» **Task brief**: Using the material that follows, say how many lines contain the string "casing". Answer with a number only.

» **Records for the exercise**:

Start of Block

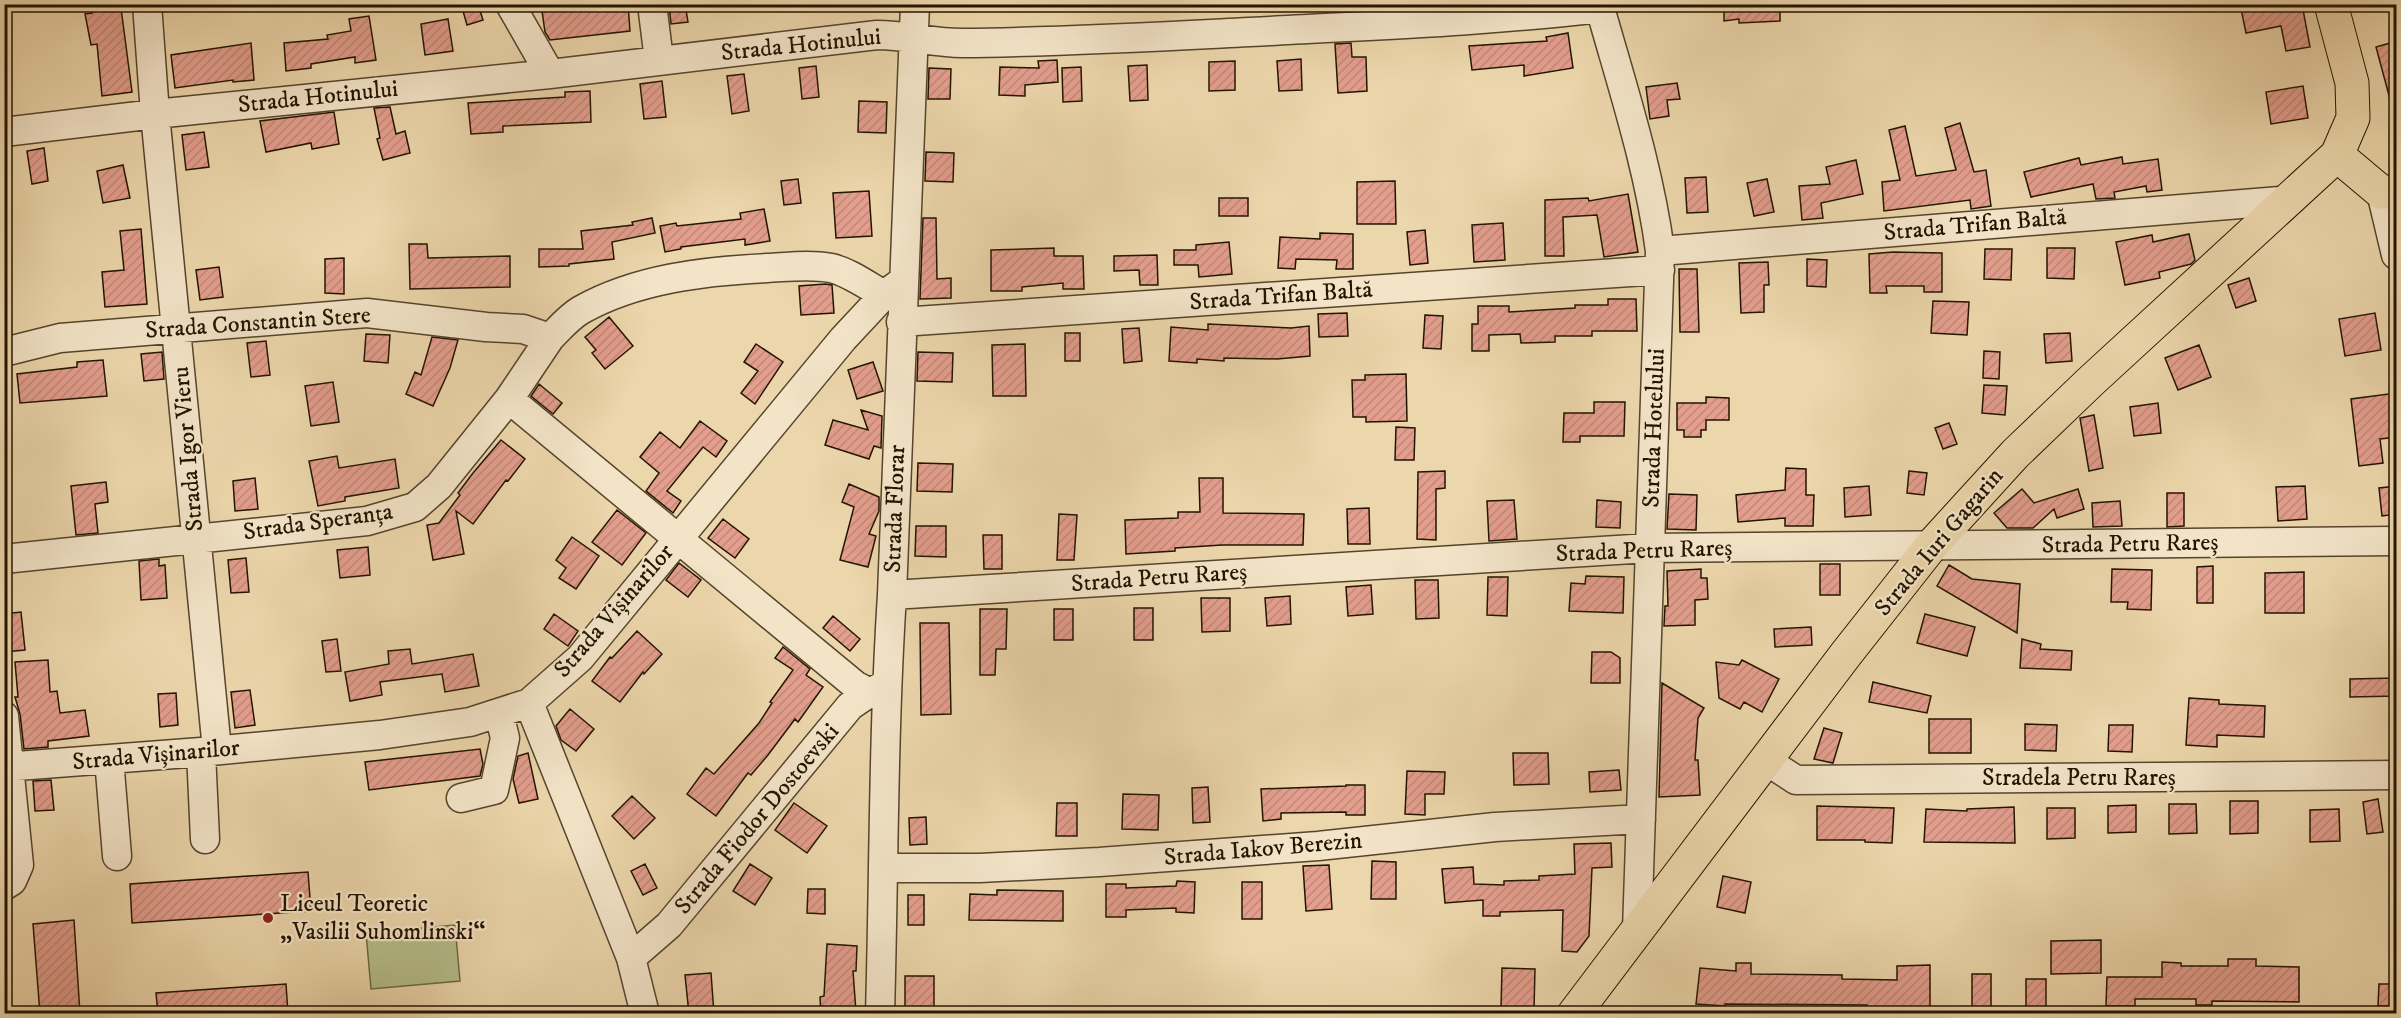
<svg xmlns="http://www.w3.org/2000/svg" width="2401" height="1018" font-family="'IM FELL DW Pica',serif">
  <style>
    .pitch { fill: #b5be8b; stroke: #6c6946; stroke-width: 1.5 }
    .building { fill: url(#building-hatch); stroke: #231401; stroke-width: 1.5 }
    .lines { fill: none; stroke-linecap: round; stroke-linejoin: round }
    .minor-casing { stroke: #55442c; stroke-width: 31 }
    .major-casing { stroke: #231401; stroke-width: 35 }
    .minor { stroke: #f3e4c8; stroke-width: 28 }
    .major { stroke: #ecd6ab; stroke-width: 33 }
    .poi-dot { fill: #8f2418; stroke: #f3e4c8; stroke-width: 2 }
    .labels { text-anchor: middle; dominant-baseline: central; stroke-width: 4.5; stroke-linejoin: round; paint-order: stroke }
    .street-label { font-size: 24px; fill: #231401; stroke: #f3e4c8 }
    .poi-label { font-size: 24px; fill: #231401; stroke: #f3e4c8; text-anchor: start }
  </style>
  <defs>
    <pattern id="building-hatch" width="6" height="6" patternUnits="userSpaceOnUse" patternTransform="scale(1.5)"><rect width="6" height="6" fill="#e39e8d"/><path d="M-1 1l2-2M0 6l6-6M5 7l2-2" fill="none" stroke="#c28778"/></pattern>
  </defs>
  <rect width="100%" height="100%" fill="#ecd6ab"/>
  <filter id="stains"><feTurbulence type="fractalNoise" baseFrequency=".00333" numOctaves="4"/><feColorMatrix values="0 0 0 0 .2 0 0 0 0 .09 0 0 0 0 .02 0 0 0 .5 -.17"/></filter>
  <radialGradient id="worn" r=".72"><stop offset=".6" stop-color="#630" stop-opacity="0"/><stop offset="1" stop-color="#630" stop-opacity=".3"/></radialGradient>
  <path class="pitch" d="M455 925 460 981 371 989 366 933Z"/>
  <path class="building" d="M108 4H112L113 9 121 8 132 92 102 96 97 44 91 45 85 14 92 13 91 8Z
    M461 4H478L483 20 467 25Z
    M541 4H628L630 31 550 40 545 32Z
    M669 4H685L688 22 671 24Z
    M1724 4H1780V21L1739 23V19L1724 21Z
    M2240 4H2302L2310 47 2286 51 2281 26 2246 33Z
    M369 16 376 60 355 63V57L311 64V68L286 71 284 43 328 39 327 35 351 31 349 19Z
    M448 19 453 51 425 55 421 24Z
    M1568 33 1573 68 1524 76V65L1472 70 1469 46 1547 41 1546 37Z
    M2397 41V102L2391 103 2376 47Z
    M251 43 254 80 233 82V80L175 88 171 55Z
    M1351 43 1352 57H1366L1367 91 1338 93 1335 44Z
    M1301 59 1302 90 1279 91 1277 61Z
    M1057 60 1058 82 1025 85V96L999 95 1000 67 1039 68 1038 61Z
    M1235 61V90L1209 91V62Z
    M1147 65 1148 100 1130 101 1128 66Z
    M816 66 819 97 802 99 799 68Z
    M1081 67 1082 101 1063 102 1062 68Z
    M929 68 951 69 950 99H928Z
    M744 74 749 111 732 114 727 76Z
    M662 81 666 117 644 119 640 84Z
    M1677 83 1680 99 1667 100 1669 116 1650 119 1646 87Z
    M2303 86 2308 118 2271 124 2266 92Z
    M590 91 591 122 503 126V132L471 134 468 103 565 97V92Z
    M859 101 887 102 886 133 858 132Z
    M390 107 396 134 405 131 410 153 383 160 377 139 380 138 374 108Z
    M334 112 339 144 312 149 311 143 266 152 260 121Z
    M1960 123 1974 172 1986 170 1991 206 1971 209 1970 200 1884 211 1882 182 1900 180 1889 130 1905 126 1916 176 1956 170 1945 128Z
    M204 132 209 167 186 170 182 135Z
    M44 148 48 181 32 184 27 151Z
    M926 152 954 153 953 182 925 181Z
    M2122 157 2123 164 2158 159 2162 190 2147 192 2146 186 2114 192 2115 198 2096 199 2093 184 2031 197 2024 172 2079 158 2081 165Z
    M1856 160 1863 194 1821 203 1823 218 1802 220 1799 186 1830 184 1826 167Z
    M123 165 130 198 103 203 97 171Z
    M1706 177 1708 212 1687 213 1685 178Z
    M798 179 801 203 784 205 781 181Z
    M1767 179 1774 212 1754 216 1747 183Z
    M1395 181 1396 224H1357V182Z
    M869 191 872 236 836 238 833 193Z
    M1628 194 1638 252 1604 257 1597 215 1563 217 1564 256H1545V200L1588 198 1589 201Z
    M1219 198H1248V216H1219Z
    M764 209 770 241 745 245V239L681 247V249L665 252 660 226 676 223 677 226 741 219 740 213Z
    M652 218 655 233 612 242 614 259 569 264V266L539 267V249H583L581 231 633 225 632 222Z
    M923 218H936L937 279 951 278V298L920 299Z
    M1503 223 1505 260 1474 262 1472 225Z
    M141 229 147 304 105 307 102 272 124 270 120 231Z
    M1425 230 1428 263 1410 265 1407 232Z
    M1320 233 1353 234V269H1336L1337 260 1296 259 1295 269 1278 268 1280 237 1320 239Z
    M2189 234 2195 260 2191 264 2159 272 2160 278 2125 285 2116 242 2152 235 2153 242Z
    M1229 242 1232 274 1199 277 1198 265H1174V250H1196V245Z
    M409 244H427L428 258 510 256V287L410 289Z
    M1054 248V256H1083L1084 289H1063V283L1022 287V291H991V250Z
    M2047 248H2075L2074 279 2047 278Z
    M1985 249H2012L2011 280 1984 279Z
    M1893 252 1942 253V292H1924V286H1886L1887 293H1870L1869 254Z
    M1157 255 1158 285H1140L1139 270 1114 271V256Z
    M344 258V294L325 293V259Z
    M1807 259 1827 260 1826 287 1807 286Z
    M1768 262 1769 285H1764V312L1741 313 1739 263Z
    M219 267 223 297 200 300 196 270Z
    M1679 269H1697L1699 332H1680Z
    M2249 278 2256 301 2236 308 2228 285Z
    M825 284 832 285 834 313 801 315 799 286Z
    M1608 299H1636L1637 331H1592V336H1555V342L1521 343 1520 334 1489 335V351H1472V324H1478V306H1509V312L1575 308V305H1608Z
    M1933 301 1969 302 1967 335 1931 333Z
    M1347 313 1348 336 1319 337 1318 314Z
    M2375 313 2381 350 2345 356 2339 319Z
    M1425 315 1443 316 1441 349 1423 348Z
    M609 317 633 346 605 369 592 353 596 350 585 337Z
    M1208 324 1291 328 1309 326 1310 356 1277 359 1224 358V361L1197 359V363L1169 361 1171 327 1208 330Z
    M1139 328 1142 361 1124 363 1122 329Z
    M1065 333H1080V361H1065Z
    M2070 333 2072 361 2046 363 2044 334Z
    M366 334 390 335 388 363 364 361Z
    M432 337 458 340 450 368 433 406 406 394 415 372 421 375Z
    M266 341 270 375 251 377 247 343Z
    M756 344 783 362 755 404 741 393 758 371 744 362Z
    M1025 344 1026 396H993L992 345Z
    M2199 345 2211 377 2178 390 2165 358Z
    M1984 351 2000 352 1999 379 1983 378Z
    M162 352 164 379 144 381 141 354Z
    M918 352 953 353 952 382 917 381Z
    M103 360 107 396 20 403 17 374 77 367V362Z
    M873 362 883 391 857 399 848 370Z
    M1406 374 1407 421 1366 422V417H1353L1352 380H1365V375Z
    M333 382 339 422 311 426 305 386Z
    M539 384 562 403 553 414 531 396Z
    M1984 385 2007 386 2005 415 1982 413Z
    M2396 393 2397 437 2380 439 2383 463 2359 466 2351 399Z
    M1706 397 1729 398V420H1706V430H1701V437H1684V430H1677V403H1706Z
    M1594 402H1625L1624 436H1580V442H1563L1564 413H1594Z
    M2158 403 2161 433 2134 436 2130 407Z
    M861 410 882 416 881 448 874 446 869 459 825 445 833 420 868 430Z
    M2094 415 2103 468 2089 471 2080 418Z
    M700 421 727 441 716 457 703 447 667 491 681 501 673 513 646 491 659 473 640 457 660 432 680 448Z
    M1949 423 1957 444 1943 449 1935 428Z
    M1396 427 1415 428 1414 460H1395Z
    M501 440 525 459 508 481 506 480 473 524 456 511 464 554 433 560 427 525 439 523 460 495 458 493 473 473Z
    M337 456 339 468 395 459 399 488 345 497V501L318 506 309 461Z
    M918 463 953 464 952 492 917 491Z
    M1786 468 1806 469V495H1814L1813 526H1785V518L1738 522 1736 495 1785 490Z
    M1445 471V488L1436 489V540L1417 539 1418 472Z
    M1909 471 1927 473 1924 495 1907 493Z
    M255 478 258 509 235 511 233 481Z
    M1199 478H1223V513L1304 514 1303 545H1222L1175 548V551L1126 554 1125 520 1178 518V512H1200Z
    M106 482 108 502 95 504 98 533 76 535 71 486Z
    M849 484 879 497V511L869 534 876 536 868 567 840 560 854 507 842 502Z
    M1869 486 1871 515 1845 517 1844 488Z
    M2305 486 2307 519 2278 521 2276 487Z
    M2397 486V514L2382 516 2379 488Z
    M2022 489 2034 503 2078 489 2084 509 2057 518 2054 509 2033 528H2007L1994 513Z
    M2167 493H2184V526L2167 527Z
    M1669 494 1697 495 1696 530 1667 529Z
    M1514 500 1517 539 1489 541 1487 501Z
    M1597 500 1621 502 1620 528 1596 527Z
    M2120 501 2122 526 2093 527 2092 503Z
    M1369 508 1370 544H1348L1347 509Z
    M617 510 646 533 622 565 592 542Z
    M1059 514 1077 515 1074 560H1057Z
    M723 519 749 539 735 558 708 538Z
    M916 526H946V557L915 556Z
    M983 535H1002V569H984Z
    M572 537 599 556 576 589 559 578 566 568 556 560Z
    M368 547 370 575 340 578 337 550Z
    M246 558 249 592 231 593 228 560Z
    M159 559V566L165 565 167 598 141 600 139 561Z
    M679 563 701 580 688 597 666 580Z
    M1820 564H1840V595H1820Z
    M1949 565 1972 579 2020 584 2017 633 1937 586Z
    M2213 566V603H2197V567Z
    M1701 569V578H1707L1708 599 1695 600V625L1664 626 1665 606H1668L1667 571Z
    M2112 569 2152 570 2151 610 2127 609 2128 602H2111Z
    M2304 572V613H2265V573Z
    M1586 576 1624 577 1623 613 1569 611 1571 583 1585 584Z
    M1488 577H1508L1507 616 1487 615Z
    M1415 580H1438L1439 618 1416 619Z
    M1371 585 1373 614 1348 616 1346 587Z
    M1290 596 1291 624 1267 626 1265 598Z
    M1201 598H1230V631L1202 632Z
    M1134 608H1153V640H1134Z
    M980 609H1007L1006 649H996L995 675H980Z
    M1054 609H1073V640H1054Z
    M21 612 25 650 4 652V614Z
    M554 614 578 631 568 646 544 629Z
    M1925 614 1975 627 1967 656 1917 643Z
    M833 616 860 639 850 651 823 628Z
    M920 623H949L951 714 921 715Z
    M1811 627 1812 645 1775 647 1774 629Z
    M637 631 662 654 644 674 643 672 620 702 592 681 610 657 612 658Z
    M337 639 341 671 326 672 322 641Z
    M2022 639 2041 644 2040 649 2072 651 2071 670 2020 668Z
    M783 647 810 669 806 675 823 687 798 722 795 719 768 755 751 775 748 773 716 816 687 794 706 768 714 774 759 723 772 703 770 702 793 670 775 658Z
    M410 649 412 664 473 654 479 686 445 692 442 674 380 682 382 695 350 701 345 672 389 664 388 651Z
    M1592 652H1611L1620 658V683H1591Z
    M48 660 50 692 57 691 60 713 85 710 89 736 48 741V747L24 749 20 714 15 697H18L15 662Z
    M1742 660 1779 679 1762 712 1744 702 1740 709 1719 698 1716 662 1739 665Z
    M2397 678V696L2350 697V679Z
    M1873 682 1931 696 1927 713 1869 702Z
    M1662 683 1704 708 1698 718 1695 760H1698L1700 795 1659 797Z
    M250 690 255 725 235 728 231 692Z
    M176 693 178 725 160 727 158 694Z
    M2189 698 2219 700V704L2265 706 2264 737 2217 735V747L2186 745Z
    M570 709 594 729 576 751 561 740 556 726Z
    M1929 719H1971V753H1929Z
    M2025 724 2057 725 2056 751 2025 750Z
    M2109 725H2133L2132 752 2108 751Z
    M1824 728 1842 733 1833 763 1814 759Z
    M480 749 483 764 480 776 369 790 365 762Z
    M528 753 538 799 519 803 513 779 518 756Z
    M1513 753H1548L1549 784 1514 785Z
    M1619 770 1621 790 1590 792 1589 772Z
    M1407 771 1445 772 1444 794H1425V815L1405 814Z
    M51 780 54 810 35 811 33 781Z
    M1346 785H1365V815H1346V812L1281 813V819L1263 821 1261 789 1346 786Z
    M1208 787 1210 822 1193 823 1192 788Z
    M1123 794 1159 795 1158 830 1122 829Z
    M632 796 655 818 634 839 612 816Z
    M2378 799 2383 832 2367 834 2363 802Z
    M2230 801H2258V833L2230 834Z
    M794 803 827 826 807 853 775 830Z
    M1057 803H1077V836H1056Z
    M2169 804H2196L2197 833 2169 834Z
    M2136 805V832L2108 833V806Z
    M1817 806 1894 808 1892 843 1865 842V840H1817Z
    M2014 807 2015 843 1924 842 1926 809 1967 811V809Z
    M2047 808H2075V838L2047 839Z
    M2339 809 2340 841 2310 842V810Z
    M926 817 927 844 910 845 909 818Z
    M1611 843 1612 867 1592 868 1589 936 1577 952 1562 951 1563 910 1500 912V916H1483V900L1445 903 1442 869 1473 867 1474 884 1504 885V881L1539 880V876L1575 874 1574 844Z
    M1372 861 1396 862V899H1371Z
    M645 864 657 888 643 895 631 871Z
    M750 864 772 878 755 905 733 891Z
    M1329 865 1332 909 1306 911 1303 866Z
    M308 872 311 911 132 923 130 884Z
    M1723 876 1751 882 1745 913 1717 907Z
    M1177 881 1195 882 1194 913 1176 912V908L1126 910V917H1106V884H1126V888L1176 886Z
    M1242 882H1262V919H1242Z
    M808 889H825V914L807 913Z
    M997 890 1063 891V921L969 920 970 894 997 895Z
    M908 895H924V925H908Z
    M74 920 80 1014H40L33 924Z
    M2101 940V973L2051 974V941Z
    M827 944 857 946 856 971H853L856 1012 821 1014 820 997 824 996Z
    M2228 959H2256V966L2299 967V1002L2212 1001V1005H2196V999H2135V1006H2106L2107 977H2162V962L2181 963V966H2228Z
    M1736 963H1751V974L1842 975V979L1897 980V966L1930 965V1008L1886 1009V1013L1867 1012V1005L1725 1004V1006L1696 1004 1700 968 1736 971Z
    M1502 968 1535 969 1534 1010 1501 1009Z
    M711 973 714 1014H689L685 975Z
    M1972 974H1991V1010L1972 1011Z
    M905 976H934V1007H905Z
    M2026 979H2046V1010L2026 1011Z
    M286 984 288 1014H158L156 993Z
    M2379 984H2397V1006H2378Z"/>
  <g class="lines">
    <defs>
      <path id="minor" d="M147 4 155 114 217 750
        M510 4 550 74
        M652 4 659 60
        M1599 4C1622 86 1649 167 1660 251L1637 931
        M4 132 155 114 550 74 877 35C906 35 933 43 962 43 1065 42 1168 36 1270 31 1380 25 1491 21 1600 8
        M2381 192 2396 255
        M1660 251 2291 200
        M901 322 1660 270
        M4 352 60 338 367 313 486 327 523 329 550 338C559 329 569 317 581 310 636 279 704 271 767 268 788 267 810 264 831 268 849 272 868 286 884 295
        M509 399 855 685 869 693
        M4 559 367 521 415 507 439 486 509 399 550 338
        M892 595 1649 548 2396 541
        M529 703 631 958 645 1014
        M4 716 19 865 12 881 4 886
        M201 752 205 839
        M109 759 117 856
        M1767 761 1796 780 2396 775
        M4 767 201 752 380 735 470 722 529 703 580 658 843 339 884 295 903 281
        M461 798 494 790 505 738 499 713
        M884 868H980L1099 862 1318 846 1495 827 1641 819
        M631 958 669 925 850 706 869 693 885 685
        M880 1014C884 874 883 734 892 595L915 4"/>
      <path id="major" d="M2337 155 2381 192H2396
        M1574 1014 1846 654 1932 545 2015 454 2090 382 2337 155 2353 118 2352 83 2331 4"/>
    </defs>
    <use href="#minor" class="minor-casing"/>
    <use href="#major" class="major-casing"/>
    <use href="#minor" class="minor"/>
    <use href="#major" class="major"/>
  </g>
  <circle class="poi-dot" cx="268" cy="918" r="6"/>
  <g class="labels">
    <g class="street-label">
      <text transform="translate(801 45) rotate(-6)">Strada Hotinului</text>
      <text transform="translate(318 97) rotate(-6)">Strada Hotinului</text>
      <text transform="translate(1975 225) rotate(-5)">Strada Trifan Baltă</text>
      <text transform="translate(1281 296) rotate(-4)">Strada Trifan Baltă</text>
      <text transform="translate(258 323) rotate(-4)">Strada Constantin Stere</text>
      <text transform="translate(1654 428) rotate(-88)">Strada Hotelului</text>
      <text transform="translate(188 449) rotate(-95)">Strada Igor Vieru</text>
      <text transform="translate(895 509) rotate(-88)">Strada Florar</text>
      <text transform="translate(318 522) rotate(-8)">Strada Speranța</text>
      <text transform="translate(1939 542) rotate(-50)">Strada Iuri Gagarin</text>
      <text transform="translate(2130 544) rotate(-1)">Strada Petru Rareș</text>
      <text transform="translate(1644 551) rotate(-2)">Strada Petru Rareș</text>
      <text transform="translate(1159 578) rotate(-4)">Strada Petru Rareș</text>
      <text transform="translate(614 611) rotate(-49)">Strada Vișinarilor</text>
      <text transform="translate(156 755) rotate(-5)">Strada Vișinarilor</text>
      <text x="2079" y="778">Stradela Petru Rareș</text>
      <text transform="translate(757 819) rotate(-50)">Strada Fiodor Dostoevski</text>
      <text transform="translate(1263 849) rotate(-5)">Strada Iakov Berezin</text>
    </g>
    <g class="poi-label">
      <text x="280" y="904">Liceul Teoretic<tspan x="280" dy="28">„Vasilii Suhomlinski“</tspan></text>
    </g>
  </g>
  <rect width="2401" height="1018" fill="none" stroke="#ecd6ab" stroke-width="24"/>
  <rect x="6" y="6" width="2389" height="1006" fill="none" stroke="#231401" stroke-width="3"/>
  <rect x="12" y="12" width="2377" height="994" fill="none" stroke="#231401" stroke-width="1.5"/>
  <rect width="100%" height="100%" filter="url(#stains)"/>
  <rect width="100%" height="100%" fill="url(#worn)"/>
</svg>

End of Block

» **Answer to this task**: 4